O primeiro passo é fazer um grupo e ver como a comunicação se desenvolve. Varia muito. Tem bandas que eu dou um conceito. O Riviera Gaz era o que o big Lebowski ia tá fazendo em casa, agora que o boliche não tá abrindo. Tem bandas que eu desenho o mínimo de takes que eu preciso pra fazer o clipe, tem outras que eu deixo soltas para viajar. Basicamente eu jogo a bola pra cima e espero ela cair.

MNS – Como a ideia foi recebida pelos artistas?

Super bem. Não tá rolando show né. Eu acho que dou uma sacudida na vida deles no período que eles tão gravando.
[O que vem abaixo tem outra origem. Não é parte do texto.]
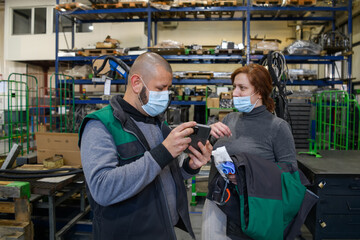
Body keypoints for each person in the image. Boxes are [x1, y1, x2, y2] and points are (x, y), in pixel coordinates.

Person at [78, 52, 213, 240]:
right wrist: (162, 152)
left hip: (164, 231)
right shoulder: (100, 125)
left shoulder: (158, 124)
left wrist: (190, 167)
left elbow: (163, 175)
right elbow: (102, 188)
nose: (165, 96)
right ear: (136, 83)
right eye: (160, 88)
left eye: (168, 88)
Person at [202, 64, 297, 240]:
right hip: (218, 203)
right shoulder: (230, 118)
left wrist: (248, 177)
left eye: (242, 88)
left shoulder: (278, 127)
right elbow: (205, 151)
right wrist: (207, 134)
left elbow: (290, 173)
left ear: (259, 92)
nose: (234, 93)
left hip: (252, 210)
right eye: (234, 87)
É bom produzir, ajuda a saúde mental deles e minha.

MNS –  É um projeto que vai continuar pós-pandemia?

Acabando a pandemia acaba o projeto. A coisa que eu mais sinto falta é viajar para filmar. Estou pensando em talvez fazer um documentário sobre a experiência, juntar os clipes com depoimentos. 

MNS – Alguma novidade? Pensam em reinventar ou reformular o projeto futuramente?
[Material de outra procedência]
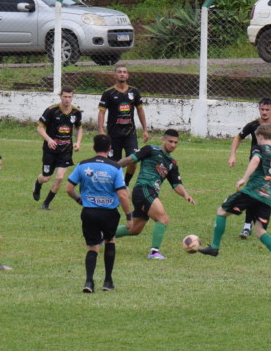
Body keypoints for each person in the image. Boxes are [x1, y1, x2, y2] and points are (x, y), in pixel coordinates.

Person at [198, 123, 271, 276]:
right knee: (260, 231)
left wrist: (244, 178)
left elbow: (255, 160)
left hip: (251, 192)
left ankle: (214, 247)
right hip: (268, 197)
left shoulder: (258, 148)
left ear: (259, 136)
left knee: (222, 211)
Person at [66, 134, 133, 293]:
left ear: (93, 147)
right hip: (109, 213)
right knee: (110, 241)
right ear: (110, 148)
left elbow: (69, 188)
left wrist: (79, 200)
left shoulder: (83, 165)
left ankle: (89, 282)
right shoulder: (115, 167)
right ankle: (108, 281)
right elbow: (123, 195)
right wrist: (129, 216)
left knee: (93, 247)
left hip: (89, 212)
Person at [115, 128, 195, 259]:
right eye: (170, 141)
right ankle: (154, 252)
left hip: (150, 193)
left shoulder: (172, 163)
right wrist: (111, 167)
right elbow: (130, 160)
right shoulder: (150, 150)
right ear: (163, 139)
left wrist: (186, 194)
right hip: (144, 189)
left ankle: (102, 236)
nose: (173, 145)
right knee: (163, 219)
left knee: (134, 229)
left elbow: (176, 184)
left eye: (176, 143)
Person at [228, 97, 271, 239]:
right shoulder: (253, 125)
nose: (264, 112)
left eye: (267, 110)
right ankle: (247, 226)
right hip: (256, 163)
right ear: (259, 109)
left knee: (262, 195)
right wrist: (232, 155)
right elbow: (238, 138)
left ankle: (259, 225)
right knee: (251, 192)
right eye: (262, 109)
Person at [97, 64, 149, 185]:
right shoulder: (108, 93)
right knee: (114, 164)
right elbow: (101, 112)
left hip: (130, 134)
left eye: (124, 72)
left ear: (127, 75)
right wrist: (101, 130)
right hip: (113, 134)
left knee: (134, 160)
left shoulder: (134, 92)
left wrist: (145, 130)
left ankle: (125, 184)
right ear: (115, 75)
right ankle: (115, 186)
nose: (122, 74)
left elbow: (140, 110)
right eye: (119, 72)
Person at [33, 87, 83, 211]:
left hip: (66, 150)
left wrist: (78, 142)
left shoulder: (76, 112)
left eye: (69, 97)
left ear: (72, 97)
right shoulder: (51, 111)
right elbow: (39, 128)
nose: (67, 99)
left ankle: (46, 203)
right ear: (60, 96)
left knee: (60, 177)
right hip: (50, 150)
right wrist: (49, 140)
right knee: (46, 177)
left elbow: (79, 128)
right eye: (65, 97)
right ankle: (38, 184)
Eu estou me reinventando. Faço clipes faz tempo mas em cada um eu aprendo algo novo.

MSN – Quantos artistas já passaram pelo projeto, até agora?
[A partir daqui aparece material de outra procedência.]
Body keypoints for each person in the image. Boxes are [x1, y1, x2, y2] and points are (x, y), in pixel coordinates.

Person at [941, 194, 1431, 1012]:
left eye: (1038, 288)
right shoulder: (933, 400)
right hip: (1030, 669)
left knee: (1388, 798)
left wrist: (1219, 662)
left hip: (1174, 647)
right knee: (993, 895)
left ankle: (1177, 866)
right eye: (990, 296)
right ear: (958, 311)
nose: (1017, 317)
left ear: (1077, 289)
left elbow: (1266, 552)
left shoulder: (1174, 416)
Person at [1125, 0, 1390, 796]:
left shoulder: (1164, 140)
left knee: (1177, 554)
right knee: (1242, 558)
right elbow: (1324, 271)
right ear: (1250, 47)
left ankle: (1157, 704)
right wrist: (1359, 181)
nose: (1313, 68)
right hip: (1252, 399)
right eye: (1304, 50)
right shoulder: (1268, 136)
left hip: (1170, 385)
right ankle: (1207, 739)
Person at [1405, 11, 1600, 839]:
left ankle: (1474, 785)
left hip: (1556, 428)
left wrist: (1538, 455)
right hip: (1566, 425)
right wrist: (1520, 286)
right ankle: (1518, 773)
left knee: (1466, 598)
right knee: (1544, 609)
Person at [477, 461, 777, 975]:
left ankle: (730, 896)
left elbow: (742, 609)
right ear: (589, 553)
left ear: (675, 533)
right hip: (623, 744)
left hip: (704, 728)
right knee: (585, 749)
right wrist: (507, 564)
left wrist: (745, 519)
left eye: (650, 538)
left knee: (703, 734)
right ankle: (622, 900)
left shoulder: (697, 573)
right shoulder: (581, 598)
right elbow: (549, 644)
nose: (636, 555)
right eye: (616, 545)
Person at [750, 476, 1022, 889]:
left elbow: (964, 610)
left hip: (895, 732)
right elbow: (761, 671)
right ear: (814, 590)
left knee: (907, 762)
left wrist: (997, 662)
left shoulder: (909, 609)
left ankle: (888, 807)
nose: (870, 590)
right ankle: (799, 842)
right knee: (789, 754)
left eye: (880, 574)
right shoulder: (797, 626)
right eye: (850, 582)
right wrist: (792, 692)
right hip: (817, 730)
Já lançamos 23 clipes. Fiz um com Sepultura também no mesmo esquema do Quarantine. Estou fazendo 4 agora em diferentes estágios e partes do mundo. Isso sem apoio de produtora e gravadora.

MNS – O projeto tomou uma dimensão maior do que vocês esperavam? 

Acho que sim. O que era pra ser um clipe caseiro feito em Curitiba acabou virando um projeto mundial. Filmamos em quase todas regiões do Brasil, EUA, Canadá, Inglaterra, Bélgica, Alemanha, Uruguai, Senegal. Com artistas consagrados, passaram por aqui membros do Sonic Youth, Hot Chip, Sepultura entre outros. Isso tudo a partir do meu quarto sem sair de casa

MNS – Fale para os artistas que estão atravessando por este período quase sem esperanças de continuar produzindo música

Estamos passando por um período muito louco. Não é só a pandemia. Estamos vivendo num mundo que parece que não gosta muito de arte e natureza. E é aí que eu acho que vão sair obras primas. Tem muita gente precisando extravasar.

Raul Machado é um cineasta brasileiro, autor de inúmeros videoclipes – Chico Science & Nação Zumbi, Planet Hemp, Sepultura, Ratos de Porão, Raimundos, Marcelo D2, O Rappa, Pitty, CPM 22, Fatboy Slim, Vive la Fête. Nominado a inúmeros VMBs e outros prêmios da música. Também assinou campanhas para Motorola, Budweiser, Havoline, Ford, BMW, Itaú, entre outras.